# Data Sources

The `ShardList` class takes either a string or a list of URLs as an argument. If it is given a string, the string is expanded using the `braceexpand` library. So, the following are equivalent:

```Python
ShardList("dataset-{000..001}.tar")
ShardList(["dataset-000.tar", "dataset-001.tar"])
```

The url strings in a shard list are handled by default by the `webdataset.url_opener` filter.
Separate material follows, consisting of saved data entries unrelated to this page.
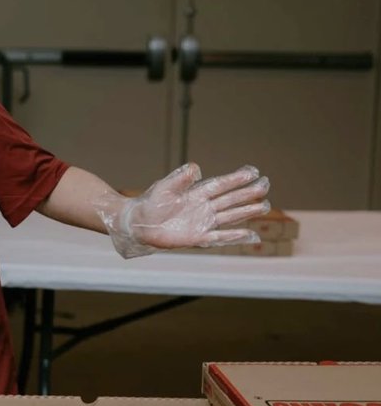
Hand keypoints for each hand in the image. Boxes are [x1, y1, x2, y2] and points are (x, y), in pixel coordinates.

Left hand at [103, 163, 270, 257]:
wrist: (139, 223)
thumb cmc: (151, 203)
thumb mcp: (165, 187)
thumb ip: (180, 178)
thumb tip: (196, 168)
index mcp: (196, 192)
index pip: (220, 185)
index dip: (236, 179)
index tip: (253, 172)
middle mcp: (203, 207)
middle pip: (230, 199)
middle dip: (247, 193)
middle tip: (265, 186)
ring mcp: (202, 222)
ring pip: (230, 216)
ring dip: (246, 211)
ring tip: (264, 206)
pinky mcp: (198, 237)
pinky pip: (219, 236)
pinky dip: (234, 235)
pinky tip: (250, 233)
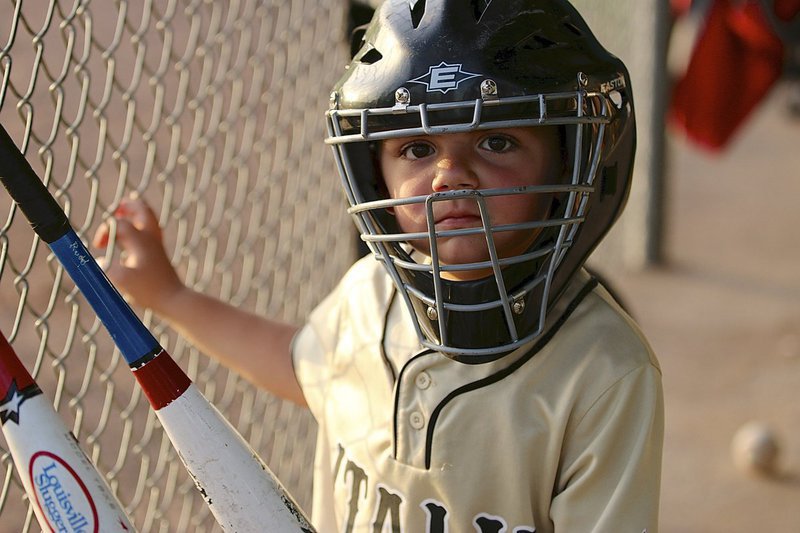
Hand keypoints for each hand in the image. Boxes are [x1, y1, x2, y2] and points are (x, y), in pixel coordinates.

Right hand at [93, 195, 183, 311]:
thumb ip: (107, 267)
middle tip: (118, 206)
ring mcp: (157, 246)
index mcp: (141, 241)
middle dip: (129, 206)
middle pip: (143, 210)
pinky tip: (133, 236)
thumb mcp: (122, 280)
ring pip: (149, 220)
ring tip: (124, 213)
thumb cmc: (149, 290)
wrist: (174, 299)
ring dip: (136, 214)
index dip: (104, 230)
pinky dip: (141, 227)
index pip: (119, 224)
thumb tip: (99, 260)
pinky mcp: (160, 255)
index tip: (98, 247)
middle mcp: (151, 239)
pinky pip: (151, 233)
It recognizes three simple kinds of strings: "-", "/path/to/file", and "pipe:command":

- the string "-", referring to stdin
- a UNIX path, opened as a regular file
- a URL-like string with the schema "pipe:"; such URLs are opened with `subprocess.Popen`. For example:
    - `pipe:curl -s -L http://server/file` accesses a file via HTTP
    - `pipe:gsutil cat gs://bucket/file` accesses a file on GCS
    - `pipe:az cp --container bucket --name file --file /dev/stdout` accesses a file on Azure
    - `pipe:ssh host cat file` accesses a file via `ssh`

It might seem at first glance to be "more efficient" to use built-in Python libraries for accessing object stores rather than subprocesses, but efficient object store access from Python really requires spawning a separate process anyway, so this approach to accessing object stores is not only convenient, it also is as efficient as we can make it in Python.